In the data below, set down word for word the lines from the one with "Page size: 1241x1719." through the one with "List each element's".

## START EXERCISE INPUTS

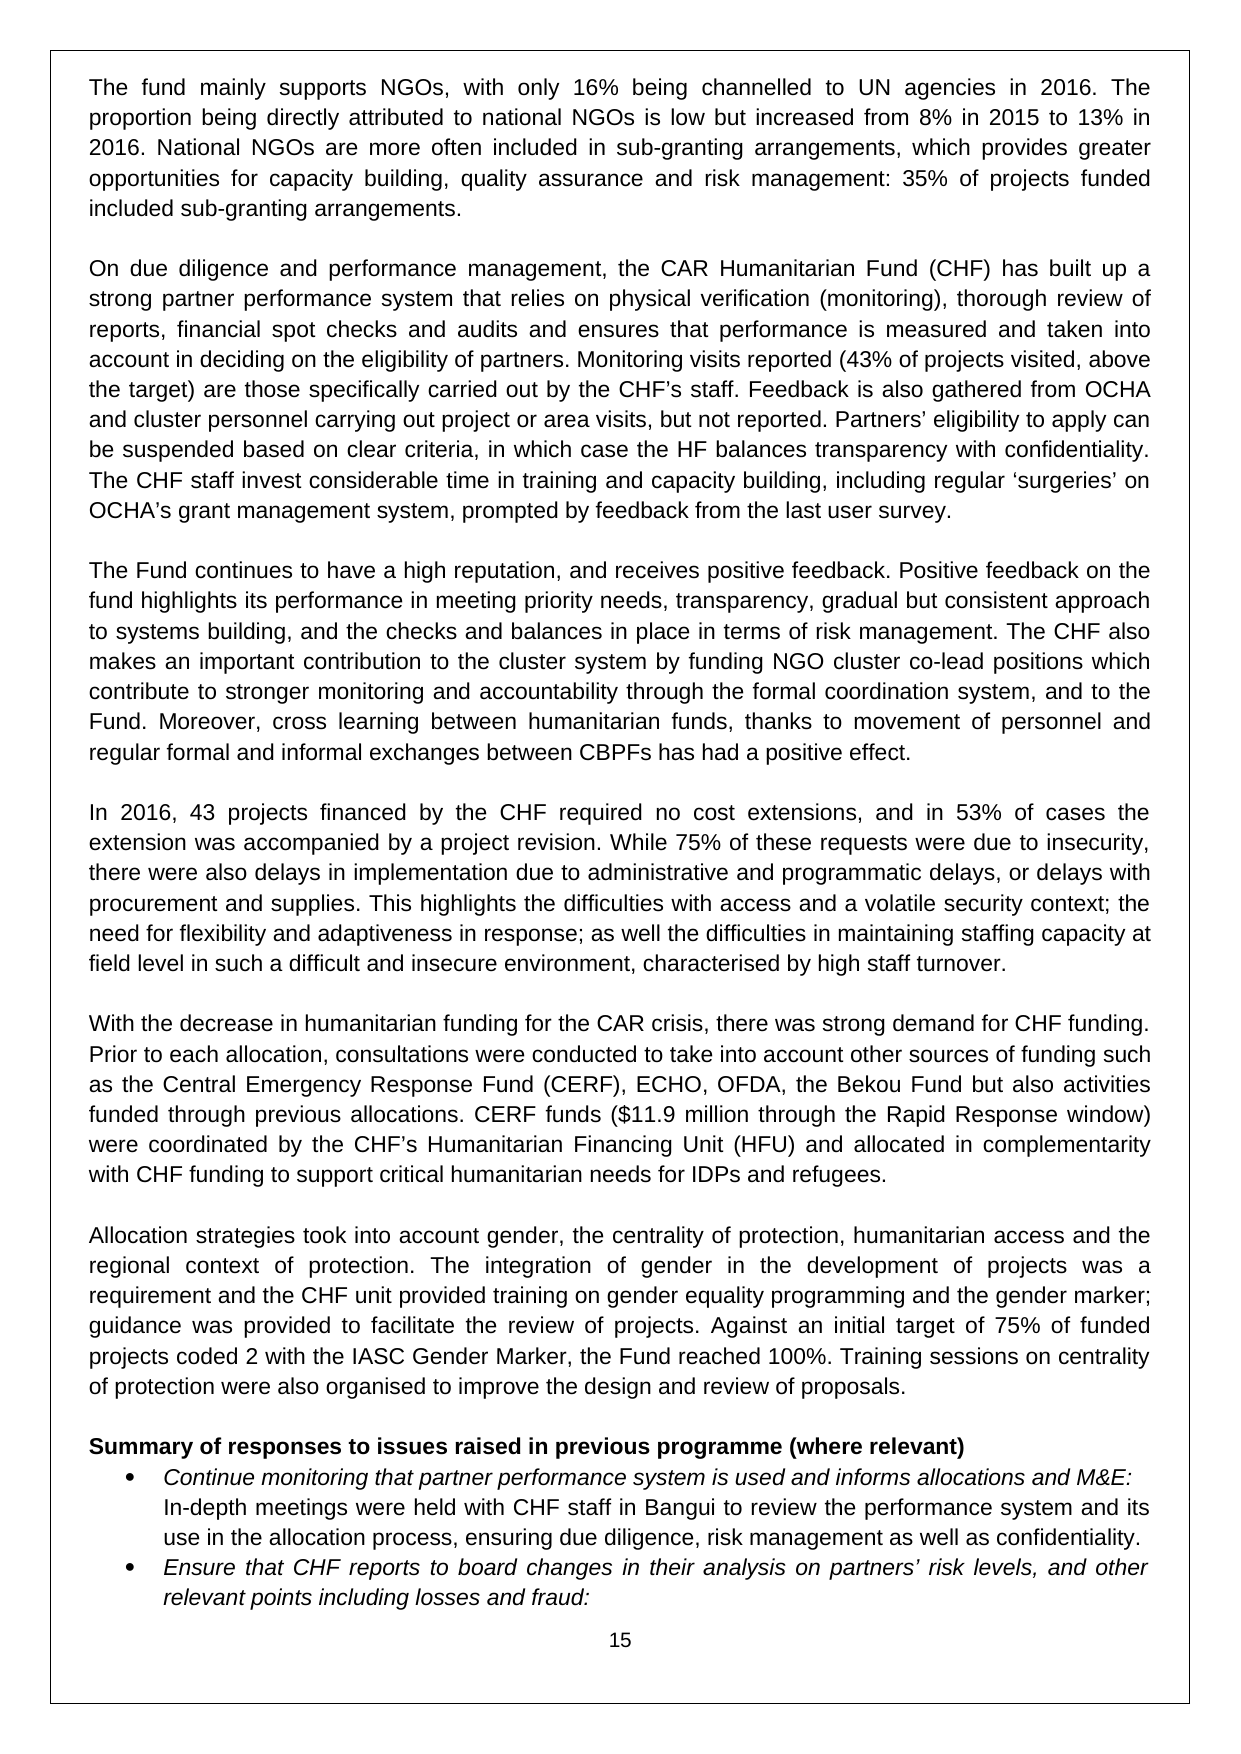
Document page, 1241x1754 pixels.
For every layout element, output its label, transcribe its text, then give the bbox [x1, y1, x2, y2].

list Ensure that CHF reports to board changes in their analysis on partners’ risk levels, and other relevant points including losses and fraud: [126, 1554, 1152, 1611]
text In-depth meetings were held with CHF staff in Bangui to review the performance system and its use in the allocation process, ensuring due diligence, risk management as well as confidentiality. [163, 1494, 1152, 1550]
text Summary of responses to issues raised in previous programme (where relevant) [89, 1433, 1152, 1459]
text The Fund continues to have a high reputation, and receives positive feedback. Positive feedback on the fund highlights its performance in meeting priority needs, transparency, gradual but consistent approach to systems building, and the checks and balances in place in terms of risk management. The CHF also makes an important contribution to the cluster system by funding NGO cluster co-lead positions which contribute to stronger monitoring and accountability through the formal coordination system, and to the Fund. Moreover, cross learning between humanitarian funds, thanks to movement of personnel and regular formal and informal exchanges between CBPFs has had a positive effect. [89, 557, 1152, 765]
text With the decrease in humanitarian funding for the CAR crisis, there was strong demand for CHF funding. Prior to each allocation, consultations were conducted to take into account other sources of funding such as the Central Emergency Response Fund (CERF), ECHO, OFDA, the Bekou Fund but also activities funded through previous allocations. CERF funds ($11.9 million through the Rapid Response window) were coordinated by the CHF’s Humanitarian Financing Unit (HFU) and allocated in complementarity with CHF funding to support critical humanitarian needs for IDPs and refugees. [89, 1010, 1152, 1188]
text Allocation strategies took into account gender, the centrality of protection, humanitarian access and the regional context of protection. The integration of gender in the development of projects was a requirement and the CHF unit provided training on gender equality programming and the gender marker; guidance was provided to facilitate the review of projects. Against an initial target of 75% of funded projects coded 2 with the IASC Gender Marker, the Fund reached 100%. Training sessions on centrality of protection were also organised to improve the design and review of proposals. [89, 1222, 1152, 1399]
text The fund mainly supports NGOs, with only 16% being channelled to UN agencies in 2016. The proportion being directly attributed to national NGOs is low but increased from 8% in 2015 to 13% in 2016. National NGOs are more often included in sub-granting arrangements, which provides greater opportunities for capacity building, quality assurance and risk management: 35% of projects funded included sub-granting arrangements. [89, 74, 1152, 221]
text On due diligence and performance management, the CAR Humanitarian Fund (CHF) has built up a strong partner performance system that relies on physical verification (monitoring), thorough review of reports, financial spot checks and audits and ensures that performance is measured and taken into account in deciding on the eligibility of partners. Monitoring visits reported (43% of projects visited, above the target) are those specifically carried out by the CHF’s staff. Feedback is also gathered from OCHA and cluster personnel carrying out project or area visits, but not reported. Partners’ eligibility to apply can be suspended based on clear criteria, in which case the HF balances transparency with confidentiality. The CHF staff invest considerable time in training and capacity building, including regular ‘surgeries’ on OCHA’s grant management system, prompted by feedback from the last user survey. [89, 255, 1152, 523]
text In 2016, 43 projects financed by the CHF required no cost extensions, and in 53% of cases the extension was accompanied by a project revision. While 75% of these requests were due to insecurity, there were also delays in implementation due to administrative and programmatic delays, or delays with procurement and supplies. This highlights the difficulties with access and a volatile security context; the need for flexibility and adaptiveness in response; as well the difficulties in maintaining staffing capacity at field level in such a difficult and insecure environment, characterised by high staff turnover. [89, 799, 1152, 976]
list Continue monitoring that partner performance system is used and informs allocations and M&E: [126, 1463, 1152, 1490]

## END EXERCISE INPUTS
## START EXERCISE INPUTS

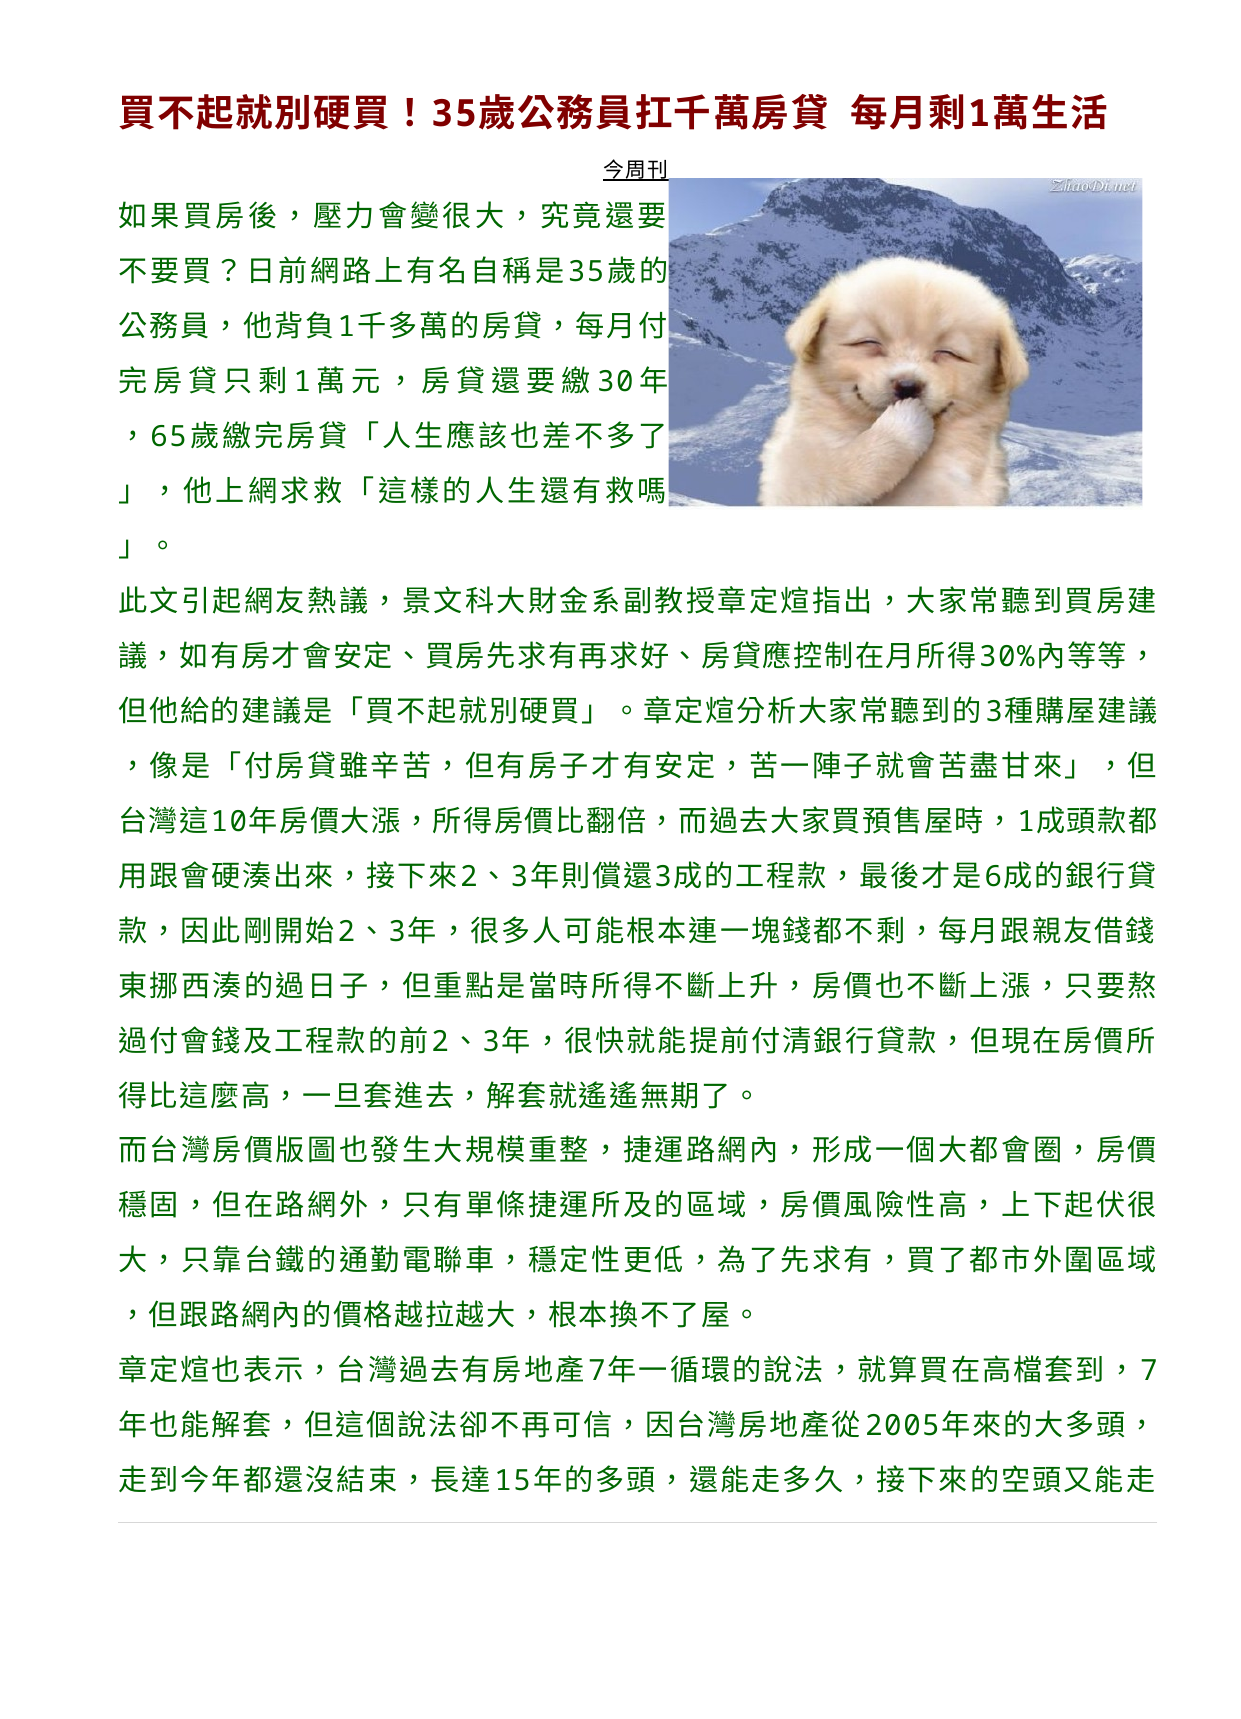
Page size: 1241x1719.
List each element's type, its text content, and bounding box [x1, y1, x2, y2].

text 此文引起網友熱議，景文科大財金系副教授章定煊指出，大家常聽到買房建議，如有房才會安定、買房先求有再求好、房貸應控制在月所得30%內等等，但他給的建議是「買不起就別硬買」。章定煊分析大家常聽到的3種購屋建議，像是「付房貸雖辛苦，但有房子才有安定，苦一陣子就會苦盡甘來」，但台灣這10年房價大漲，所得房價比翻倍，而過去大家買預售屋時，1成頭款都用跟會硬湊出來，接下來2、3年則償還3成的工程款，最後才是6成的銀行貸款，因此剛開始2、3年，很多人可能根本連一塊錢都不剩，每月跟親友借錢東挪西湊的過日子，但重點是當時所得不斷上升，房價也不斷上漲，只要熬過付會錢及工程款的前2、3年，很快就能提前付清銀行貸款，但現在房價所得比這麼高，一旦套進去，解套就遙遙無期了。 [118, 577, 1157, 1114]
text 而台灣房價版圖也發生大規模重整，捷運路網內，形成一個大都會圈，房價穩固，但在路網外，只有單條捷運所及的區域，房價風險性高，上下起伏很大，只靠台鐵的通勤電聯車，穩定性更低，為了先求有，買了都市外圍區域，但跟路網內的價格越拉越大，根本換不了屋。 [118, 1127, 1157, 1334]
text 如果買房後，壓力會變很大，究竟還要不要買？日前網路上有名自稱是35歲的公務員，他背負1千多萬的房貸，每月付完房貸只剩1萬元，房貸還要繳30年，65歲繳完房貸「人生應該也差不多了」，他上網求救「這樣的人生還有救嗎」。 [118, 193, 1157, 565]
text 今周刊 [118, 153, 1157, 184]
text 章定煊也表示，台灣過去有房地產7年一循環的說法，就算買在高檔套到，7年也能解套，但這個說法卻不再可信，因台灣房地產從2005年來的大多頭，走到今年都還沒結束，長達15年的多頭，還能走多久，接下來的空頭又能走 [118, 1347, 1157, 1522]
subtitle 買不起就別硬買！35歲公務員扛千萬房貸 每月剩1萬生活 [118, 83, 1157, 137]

## END EXERCISE INPUTS

FINAL RESULT -
Page size: 1241x1719.
List each element's type, its text content, and bounding box [x1, y1, x2, y2].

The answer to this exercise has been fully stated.